Stored data
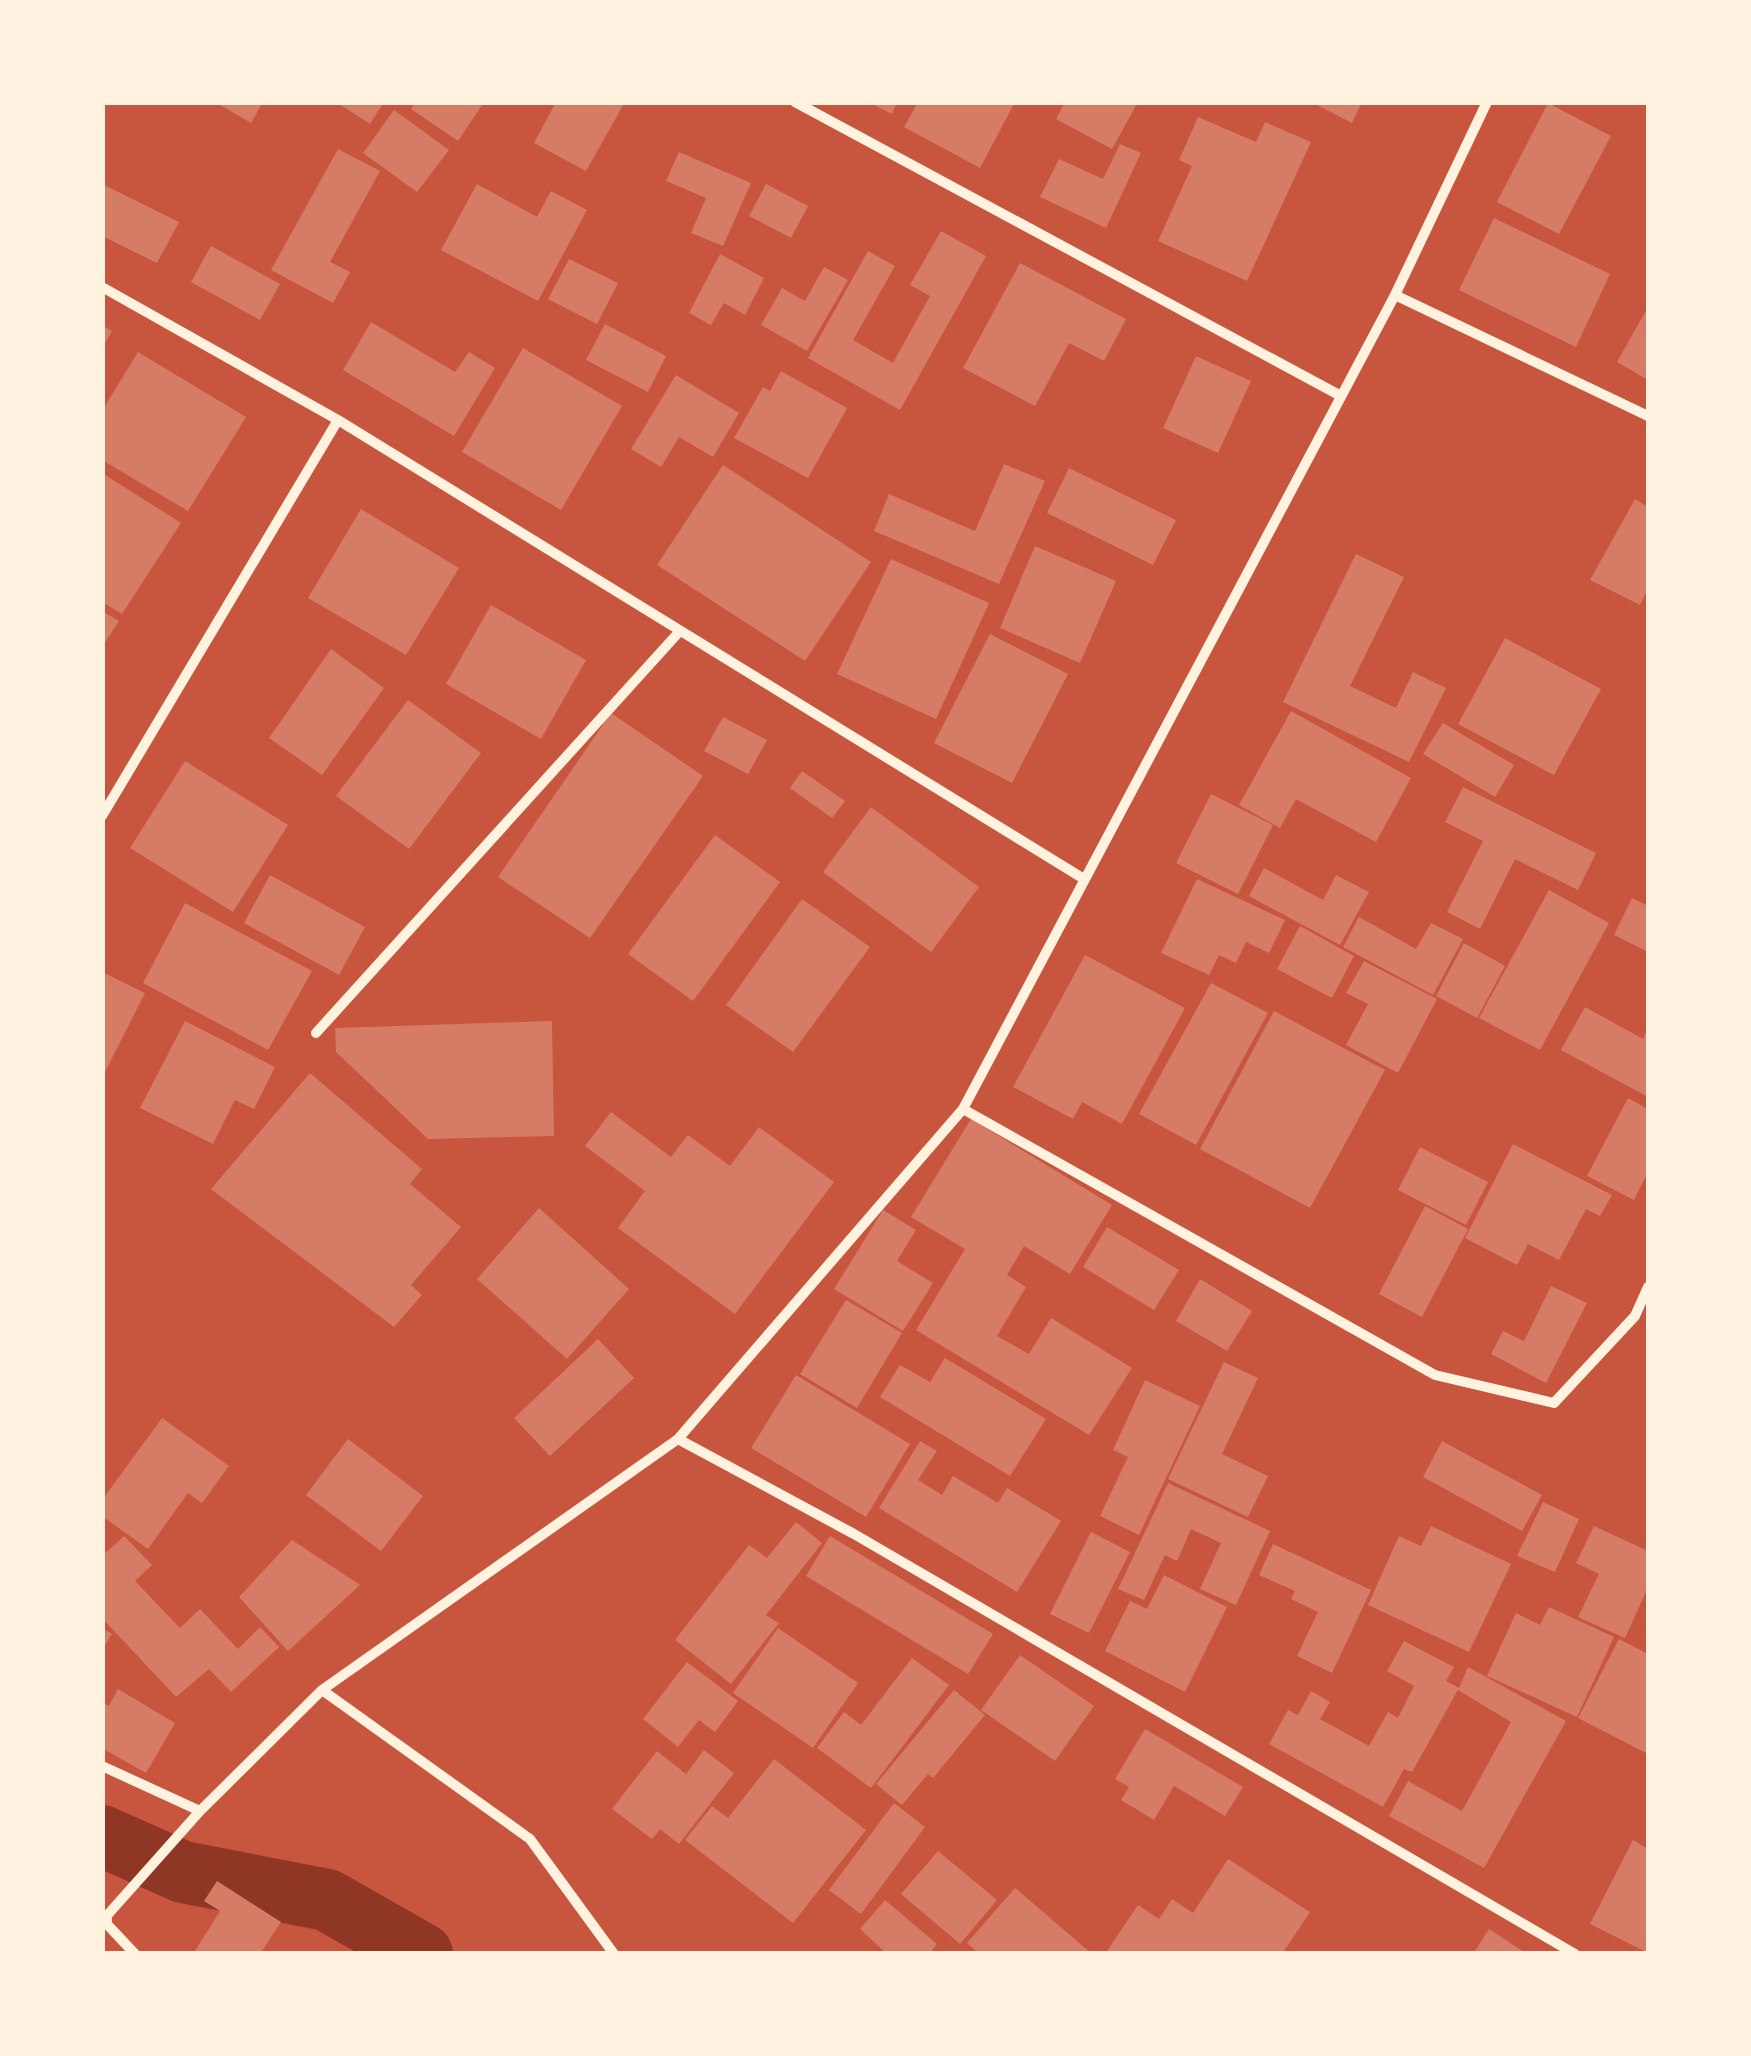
<svg xmlns="http://www.w3.org/2000/svg" width="1751" height="2056" viewBox="0 0 1751 2056" font-family="'Varela Round',sans-serif">
<rect width="100%" height="100%" fill="#c8553d"/>
<g fill="none" stroke-linecap="round" stroke-linejoin="round">
<path stroke="#8f3625" stroke-width="62" d="M102 1836 183 1872 327 1900 422 1954"/>
</g>
<path fill="#d67c66" d="M215 102H263L251 123Z
M336 102H384L370 124Z
M415 102H484L458 141 411 109Z
M556 102H625L586 171 534 143Z
M868 102H897L892 114Z
M918 102H1015L980 168 904 127Z
M1065 102H1138L1112 149 1056 119Z
M1311 102H1362L1352 123Z
M1548 103 1611 136 1559 234 1497 202Z
M394 110 449 150 417 192 363 153Z
M1198 117 1256 142 1265 122 1311 142 1247 281 1158 241 1192 166 1179 160Z
M1120 144 1141 153 1106 228 1040 197 1059 159 1103 179Z
M338 149 380 171 330 262 350 272 333 303 271 270Z
M679 152 751 183 723 246 691 233 706 198 666 181Z
M102 184 179 222 157 263 102 236Z
M477 184 537 217 551 191 587 210 538 301 441 250Z
M766 184 808 206 791 238 749 216Z
M1494 218 1610 274 1576 347 1459 290Z
M941 231 986 256 900 410 808 358 868 251 895 266 853 340 893 363 930 296 910 285Z
M211 246 280 284 260 320 191 282Z
M720 254 764 278 745 315 724 303 711 325 689 313Z
M569 259 618 283 597 324 548 299Z
M1020 263 1126 319 1104 361 1069 343 1035 406 963 368Z
M824 267 848 280 807 351 761 325 782 288 805 301Z
M1648 307V380L1617 362Z
M371 322 455 372 469 352 495 368 454 436 343 370Z
M605 324 666 356 648 392 586 360Z
M102 325 112 331 102 349Z
M523 348 622 406 561 510 462 452Z
M138 352 246 417 188 511 102 460V411Z
M1196 356 1251 381 1218 453 1163 428Z
M781 371 847 408 808 478 734 438 763 387 770 391Z
M676 375 739 413 713 457 679 437 661 467 631 449Z
M1004 464 1045 481 999 584 874 531 889 494 975 531Z
M723 465 871 562 805 661 657 565Z
M1069 468 1176 520 1153 565 1047 513Z
M102 473 181 523 122 614 102 602Z
M1635 499 1648 507V589L1640 605 1590 580Z
M361 509 459 568 406 655 308 598Z
M1035 546 1116 581 1080 663 1000 628Z
M1356 554 1404 577 1350 686 1396 708 1413 672 1446 688 1409 762 1283 702Z
M891 559 989 603 936 719 837 674Z
M491 605 586 660 541 739 446 684Z
M102 611 119 621 102 647Z
M990 634 1068 674 1012 783 934 743Z
M1505 638 1601 689 1554 775 1458 724Z
M331 649 384 688 322 775 269 738Z
M408 700 481 753 409 849 336 796Z
M1291 711 1411 778 1376 842 1296 799 1280 828 1239 805Z
M611 713 703 776 590 938 498 877Z
M723 717 767 740 748 774 704 751Z
M1443 723 1514 765 1495 797 1423 754Z
M185 761 288 825 233 912 130 848Z
M802 771 845 801 832 818 790 788Z
M1463 787 1596 853 1578 890 1515 859 1480 929 1447 912 1483 841 1445 822Z
M1211 794 1273 825 1238 894 1176 863Z
M871 807 979 887 931 952 823 872Z
M715 835 780 882 693 1001 628 954Z
M1264 868 1323 900 1336 875 1369 892 1340 945 1249 896Z
M270 875 365 927 339 975 244 923Z
M1197 879 1285 920 1269 953 1246 942 1236 963 1219 955 1209 975 1161 953Z
M1549 890 1609 923 1540 1050 1479 1018Z
M1632 898 1648 906V952L1614 935Z
M802 899 870 947 793 1052 726 1005Z
M185 903 312 971 268 1050 143 983Z
M1359 917 1416 949 1431 923 1463 939 1433 995 1343 947Z
M1300 926 1354 956 1332 998 1277 969Z
M1464 943 1505 966 1477 1018 1436 996Z
M1085 955 1185 1008 1122 1124 1082 1102 1073 1119 1013 1087Z
M1364 961 1437 999 1398 1073 1346 1045 1368 1004 1346 993Z
M102 972 145 993 102 1078Z
M1211 983 1268 1013 1196 1145 1139 1114Z
M1585 1007 1643 1039 1648 1028V1097L1561 1050Z
M1274 1011 1385 1070 1310 1208 1200 1149Z
M185 1021 275 1067 254 1109 235 1100 213 1144 140 1108Z
M552 1021 554 1136 428 1139 336 1052 335 1028Z
M310 1073 422 1169 410 1184 461 1227 411 1285 422 1295 394 1327 211 1189Z
M1628 1098 1648 1109V1172L1634 1200 1587 1176Z
M611 1112 671 1157 688 1135 730 1166 759 1127 834 1182 735 1314 618 1228 645 1191 585 1146Z
M971 1119 1112 1205 1070 1274 1024 1246 1007 1275 1026 1287 997 1336 1029 1354 1051 1318 1132 1368 1089 1435 916 1330 965 1249 911 1217Z
M1513 1144 1612 1195 1600 1216 1586 1209 1559 1260 1528 1244 1517 1265 1465 1238Z
M1420 1147 1488 1182 1466 1225 1398 1190Z
M1425 1206 1468 1229 1422 1317 1379 1294Z
M539 1208 629 1289 567 1359 477 1279Z
M883 1210 916 1230 897 1261 933 1283 903 1331 834 1289Z
M1107 1227 1179 1270 1154 1310 1083 1267Z
M1200 1279 1252 1311 1227 1351 1176 1321Z
M1551 1286 1587 1303 1546 1383 1491 1354 1503 1331 1524 1341Z
M846 1300 902 1333 857 1408 800 1374Z
M598 1339 634 1378 550 1456 514 1418Z
M945 1358 1046 1419 1010 1476 880 1397 900 1365 930 1382Z
M1224 1362 1258 1378 1222 1454 1268 1476 1248 1517 1168 1479Z
M796 1375 910 1444 866 1517 751 1448Z
M1145 1380 1200 1406 1139 1535 1100 1516 1128 1457 1113 1450Z
M162 1418 229 1466 202 1503 188 1493 148 1549 102 1516V1500Z
M348 1439 423 1496 381 1551 306 1495Z
M920 1441 937 1451 918 1480 942 1495 953 1476 998 1503 1007 1488 1061 1521 1017 1592 879 1508Z
M1442 1441 1542 1495 1522 1531 1423 1477Z
M1168 1483 1270 1531 1236 1605 1200 1589 1221 1543 1191 1529 1177 1561 1165 1555 1144 1600 1118 1589Z
M1543 1502 1579 1519 1555 1572 1517 1556Z
M796 1522 822 1543 766 1615 779 1623 731 1684 675 1640 749 1545 767 1558Z
M1431 1526 1511 1564 1469 1652 1368 1605 1399 1536 1421 1546Z
M1594 1526 1648 1551V1587L1625 1638 1578 1617 1599 1574 1576 1563Z
M1091 1532 1130 1552 1089 1633 1050 1614Z
M124 1536 152 1565 135 1581 180 1628 200 1609 238 1649 260 1627 279 1647 231 1692 209 1669 176 1697 102 1618V1556Z
M830 1536 993 1634 968 1674 806 1576Z
M292 1540 360 1585 288 1651 239 1597Z
M1273 1544 1371 1590 1332 1673 1297 1656 1318 1612 1291 1599 1295 1591 1259 1575Z
M1164 1575 1227 1607 1185 1692 1105 1651 1130 1601 1147 1609Z
M1549 1607 1614 1637 1577 1717 1487 1676 1516 1613 1540 1625Z
M102 1628 112 1634 102 1650Z
M778 1628 858 1683 813 1748 733 1693Z
M1619 1639 1648 1654V1754L1578 1718Z
M1404 1641 1454 1667 1446 1681 1459 1688 1412 1772 1404 1769 1383 1807 1269 1744 1288 1710 1298 1715 1311 1691 1330 1702 1320 1719 1369 1746 1388 1712 1398 1718 1414 1686 1387 1671Z
M1020 1655 1094 1706 1055 1761 981 1710Z
M912 1658 949 1685 871 1788 817 1748 844 1712 861 1725Z
M687 1662 738 1701 715 1732 699 1720 678 1747 643 1719Z
M1468 1667 1566 1721 1484 1868 1389 1816 1408 1781 1462 1811 1511 1722 1458 1690Z
M118 1689 175 1723 146 1773 102 1748V1702L109 1706Z
M954 1690 985 1715 933 1778 928 1774 902 1805 876 1784Z
M1145 1729 1243 1787 1225 1816 1174 1786 1154 1820 1121 1800 1129 1787 1115 1779Z
M704 1750 734 1773 679 1844 660 1829 652 1839 612 1809 657 1751 686 1774Z
M774 1759 866 1830 793 1923 685 1840 712 1806 728 1818Z
M894 1803 925 1827 861 1914 829 1890Z
M1633 1840 1648 1849V1953L1590 1924Z
M938 1851 997 1900 960 1944 901 1894Z
M1228 1859 1310 1912 1282 1954 1107 1951 1138 1905 1159 1919 1172 1899 1193 1913Z
M217 1881 281 1922 260 1954H193L220 1911 204 1901Z
M1015 1888 1092 1954H979L967 1943Z
M885 1900 937 1944 929 1954H887L860 1929Z
M1489 1929 1527 1954H1473Z"/>
<g fill="none" stroke-linecap="round" stroke-linejoin="round">
<path stroke="#fff3e0" stroke-width="10" d="M795 102 1341 396
M102 287 338 420 1084 879
M1395 295 1648 416
M102 816 338 420
M316 1033 679 632
M963 1109 1435 1375 1554 1403 1635 1316 1648 1287
M678 1439 854 1534 1575 1954
M322 1690 530 1839 614 1954
M102 1766 200 1811
M135 1954 103 1920 200 1811 322 1690 678 1439 963 1109 1395 295 1487 102"/>
<path stroke="#fff3e0" stroke-width="18" d="M102 1920H103"/>
</g>
<rect width="1751" height="2056" fill="none" stroke="#fff3e0" stroke-width="210"/>
</svg>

#### [What the exercise asks]
This exercise asks for the line with "M1228 1859 1310" and all lines after it through the end of the records above, retyped exactly and with nothing else.

#### [Task output]
M1228 1859 1310 1912 1282 1954 1107 1951 1138 1905 1159 1919 1172 1899 1193 1913Z
M217 1881 281 1922 260 1954H193L220 1911 204 1901Z
M1015 1888 1092 1954H979L967 1943Z
M885 1900 937 1944 929 1954H887L860 1929Z
M1489 1929 1527 1954H1473Z"/>
<g fill="none" stroke-linecap="round" stroke-linejoin="round">
<path stroke="#fff3e0" stroke-width="10" d="M795 102 1341 396
M102 287 338 420 1084 879
M1395 295 1648 416
M102 816 338 420
M316 1033 679 632
M963 1109 1435 1375 1554 1403 1635 1316 1648 1287
M678 1439 854 1534 1575 1954
M322 1690 530 1839 614 1954
M102 1766 200 1811
M135 1954 103 1920 200 1811 322 1690 678 1439 963 1109 1395 295 1487 102"/>
<path stroke="#fff3e0" stroke-width="18" d="M102 1920H103"/>
</g>
<rect width="1751" height="2056" fill="none" stroke="#fff3e0" stroke-width="210"/>
</svg>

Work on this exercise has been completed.